Work order a.
Answer the following from the workshop text, marking each answer with the same numeral as its question.
(i) Which two tools will the workshop mostly cover?
(ii) What will the workshop mention only briefly, without in-depth coverage?
(iii) In which workshop was it shown how to put a Git-tracked repository onto GitHub?

---------- Source extract

# Workshop 3 Shared

## Introduction

The goals of this workshop are to:

* cover some tools and best practices for sharing your work that can **make it easier for others to access** (and also reproduce!),
* examine a few ways you can **collectively work on a project** together, and
* practice these concepts **hands-on**.

We will mostly cover [MyBinder](https://mybinder.org/) (a specific implementation of the JupyterHub project) and [Google Colab](https://colab.research.google.com/). We'll briefly also mention some cloud storage methods you can use, but won't cover that in-depth.

## Sharing for Accessibility

So your code is now more reproducible and understandable. Great. Let's tell the world! Hello world!

![](/files/-M4QLoMf11ktNIlOT1pS)

We already showed you in [workshop 1](/redcar/1-reproducible.md#git-and-github) how to put your Git-tracked repository of work onto GitHub, a cloud Git repository. We talked about how we can manage that repository to make it easy for someone to "clone" or download and run on their own computer.

--------------------
---------- Supplied records

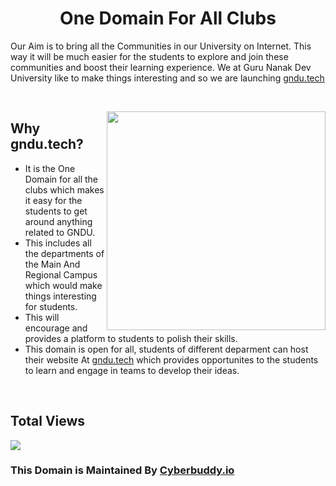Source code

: <h1 align="center" font="bold"> One Domain For All Clubs</h1> 
Our Aim is to bring all the Communities in our University on Internet. This way it will be much easier for the students to explore and join these communities and boost their learning experience. We at Guru Nanak Dev University like to make things interesting and so we are launching <a href="https://gndu.tech">gndu.tech</a>

&nbsp;&nbsp;&nbsp;&nbsp;&nbsp;&nbsp;&nbsp;&nbsp;&nbsp;&nbsp;&nbsp;&nbsp;&nbsp;&nbsp;&nbsp;&nbsp;&nbsp;&nbsp;&nbsp;&nbsp;&nbsp;&nbsp;&nbsp;&nbsp;&nbsp;&nbsp;&nbsp;&nbsp;&nbsp;&nbsp;&nbsp;&nbsp;&nbsp;&nbsp;&nbsp;&nbsp;&nbsp;&nbsp;&nbsp;

<img width="350px" src="https://englishtribuneimages.blob.core.windows.net/gallary-content/2020/5/Desk/2020_5$largeimg_1593339688.jpeg" align="right">

## Why gndu.tech? 
- It is the One Domain for all the clubs which makes it easy for the students to get around anything related to GNDU. 
- This includes all the departments of the Main And Regional Campus which would make things interesting for students.
- This will encourage and provides a platform to students to polish their skills.
- This domain is open for all, students of different deparment can host their website At <a href="https://gndu.tech">gndu.tech</a> which provides opportunites to the students to learn and engage in teams to develop their ideas.

&nbsp;&nbsp;&nbsp;&nbsp;&nbsp;&nbsp;&nbsp;&nbsp;&nbsp;&nbsp;&nbsp;&nbsp;&nbsp;&nbsp;&nbsp;&nbsp;&nbsp;&nbsp;&nbsp;&nbsp;&nbsp;&nbsp;&nbsp;&nbsp;&nbsp;&nbsp;&nbsp;

## Total Views
<img src="https://profile-counter.glitch.me/gndu.club/count.svg/">

### This Domain is Maintained By <a href="https://www.cyberbuddy.io">Cyberbuddy.io</a>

--------------------

Work order b.
Write out only the entries from their beginning through the line containing "Our Aim is to", both ends included, substituting "Campus" for "University" and keeping everything else unchanged. Leave the pictures out.

Reply a.
(i) MyBinder and Google Colab.
(ii) Some cloud storage methods.
(iii) Workshop 1.

Reply b.
Source code

: <h1 align="center" font="bold"> One Domain For All Clubs</h1> 
Our Aim is to bring all the Communities in our Campus on Internet. This way it will be much easier for the students to explore and join these communities and boost their learning experience. We at Guru Nanak Dev Campus like to make things interesting and so we are launching <a href="https://gndu.tech">gndu.tech</a>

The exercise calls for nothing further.